A Web Of Bad Economics
Whenever the Treasury sells bonds to the public, the buyer loans the government the par value of the bond ($1,000). In other words, real money changes hands.

Now, in exchange for providing this money to the government, the buyer is entitled to receive semi-annual interest payments based on the coupon of the bond. So, if a buyer loans the government $1,000 at a coupon rate of 3% for 10-years, the buyer will receive two payments of $15 each year for the next ten years. 

Of course, once the bond matures, the buyer receives the last payment of $15 in addition to the return of the original $1,000 loan amount (principal). 

Unfortunately, the last time the government used marketable bonds for Social Security was 1980. Since then the Treasury has issued non-marketable bonds.

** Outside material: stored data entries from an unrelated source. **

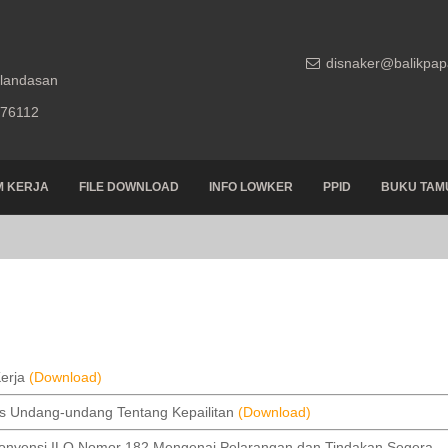
disnaker@balikpap
Klandasan
 76112
 KERJA
FILE DOWNLOAD
INFO LOWKER
PPID
BUKU TAM
erja
(Download)
Undang-undang Tentang Kepailitan
(Download)
ensi ILO Nomor 182 Mengenai Pelarangan dan Tindakan Segera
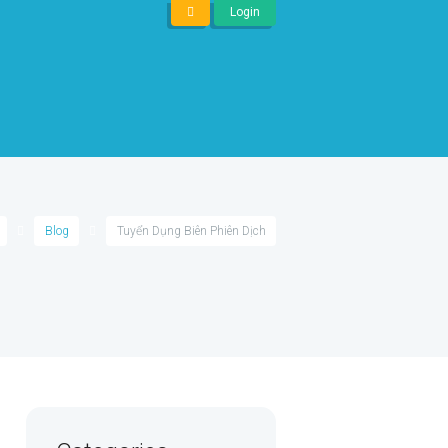
Login
Blog
Tuyển Dụng Biên Phiên Dịch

A non-marketable bond is a security the Treasury sells to itself. But there’s no exchange of money to make the loan. In other words, the Treasury doesn’t receive the par value of the loan ($1,000) from the Social Security administration. Nevertheless, the Treasury obligates itself to pay the principal and semi-annual interest payments to the Social Security administration. In economic terms, we say these bonds are unfunded. 

At present, the total unfunded liabilities of social security are $12.5 trillion, according to the most recent Trustee report. But since the $2.8 trillion trust fund itself is also unfunded, the actual unfunded liabilities of social security grew to $15.3 trillion in 2016.

That’s a nearly 13% increase over the 2015 numbers. Worse, that amount will grow exponentially as the last of the Baby Boomers hit retirement. So where will the Treasury get the money for future benefits?

The government will have to do what it does best. Beg, borrow, and steal. Mostly borrow. But at some point, the debt-to-GDP level will be such that no intelligent investor (or government, like China) will even consider buying our bonds. The risk will be too high, not to mention the interest rate to find suckers dumb enough to buy them. 

When that happens, the whole system comes crashing down. 

What does it all mean for those born after 1970? If you have any desire to live out your golden years with dignity, you’ll need to take your retirement planning into your own hands. Your future absolutely depends on it.